Pourquoi les VPN classiques se font bloquer
Les protocoles VPN historiques ont un défaut commun : ils s’annoncent. Un port dédié, un protocole IP exotique ou une poignée de main reconnaissable suffisent à un pare-feu d’entreprise, un portail captif d’hôtel ou un opérateur mobile pour les identifier — et une politique « on ne laisse sortir que le web » les élimine sans même le vouloir.
| Protocole | Ce que voit le réseau | Sort sur un réseau verrouillé |
|---|---|---|
| WireGuard | UDP vers un port dédié (51820 par défaut) | Bloqué dès que seuls les ports web sortent |
| OpenVPN | Poignée de main reconnaissable, même déguisé en TCP 443 | Identifié et coupé par les DPI courants |
| IPsec/IKEv2 | Protocole ESP et ports UDP 500/4500 | Filtré par la plupart des pare-feu restrictifs |
| VPN HTTP/3 (VIGIL-MESH) | Une session QUIC vers le port 443 UDP, comme un navigateur | Passe partout où le web moderne passe |
Le cas d’OpenVPN sur TCP 443 illustre bien le problème : emprunter le port du web ne suffit pas si la conversation, elle, ne ressemble pas à du web. Les équipements d’inspection reconnaissent sa poignée de main et le distinguent d’une vraie session HTTPS. Un VPN HTTP/3 ne joue pas à ce jeu-là : il parle le même protocole que le web, pas un protocole déguisé.
Ce que fait VIGIL-MESH concrètement
Un seul port sortant, zéro port entrant
Tout le trafic VIGIL-MESH sort par le port 443 UDP, et aucun nœud n’ouvre de port entrant. Rien à demander au service informatique, rien à rediriger sur la box ou le pare-feu : si le poste peut regarder une vidéo, il peut rejoindre le mesh.
Chiffré de bout en bout, même relayé
Chaque session est une connexion QUIC/TLS 1.3 de bout en bout, authentifiée par des clés Ed25519 brutes.
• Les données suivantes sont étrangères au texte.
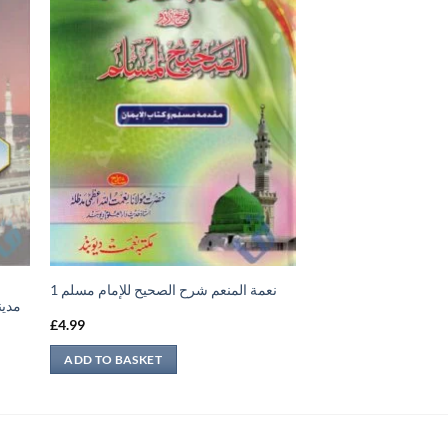
نعمة المنعم شرح الصحيح للإمام مسلم 1
مساجد
£
4.99
ADD TO BASKET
Quand le trafic transite par un relais (la vigie), celui-ci est structurellement aveugle : il ne détient pas les clés et ne voit jamais le contenu — et vous pouvez héberger votre propre vigie.
Post-quantique dès aujourd'hui
L’établissement de clés est hybride X25519 + ML-KEM : même enregistré aujourd’hui, le trafic résiste à un déchiffrement futur par ordinateur quantique.
Migration sans coupure et reprise 0-RTT
QUIC sait migrer une connexion sans la rompre : la session commence via la vigie puis bascule sur le chemin direct dès qu’il existe, sans coupure. Après un changement de réseau, la reprise 0-RTT rétablit le tunnel sans nouvelle poignée de main complète.
- 1Le nœud sort comme un navigateurLe client établit une session QUIC chiffrée vers le port 443 UDP — la même démarche qu’un onglet qui charge une page en HTTP/3.
- 2Le tunnel bascule en directDès qu’un chemin de pair à pair est établi, la connexion migre du relais vers le direct sans interrompre les flux en cours.
- 3Le réseau complet suitPar-dessus ce transport passent aussi la diffusion L2-like et le multicast chiffré (mDNS, SSDP, WS-Discovery) : la découverte d’appareils traverse le tunnel comme le reste.
Ce comportement est le même sur tous les clients — Windows, Linux, Android, Jetson, et jusqu’au navigateur grâce au cœur WASM : partout, le mesh se présente au réseau local comme du trafic web sortant.
Les limites, honnêtement
Un VPN HTTP/3 passe là où le web moderne passe — ni plus, ni moins. Deux situations méritent d’être connues avant de compter dessus.
- Un réseau qui bloque UDP 443 bloque aussi HTTP/3. Certains pare-feu très stricts n’autorisent que TCP en sortie. Dans ce cas, QUIC ne peut pas s’établir et le tunnel doit se replier — l’avantage du camouflage HTTP/3 disparaît avec lui.
- QUIC peut être ralenti par certains opérateurs. Quelques réseaux, mobiles notamment, throttlent ou dégradent le trafic UDP/QUIC dans son ensemble. Le tunnel reste indistinguable, mais il subit alors le même traitement que le reste du trafic HTTP/3.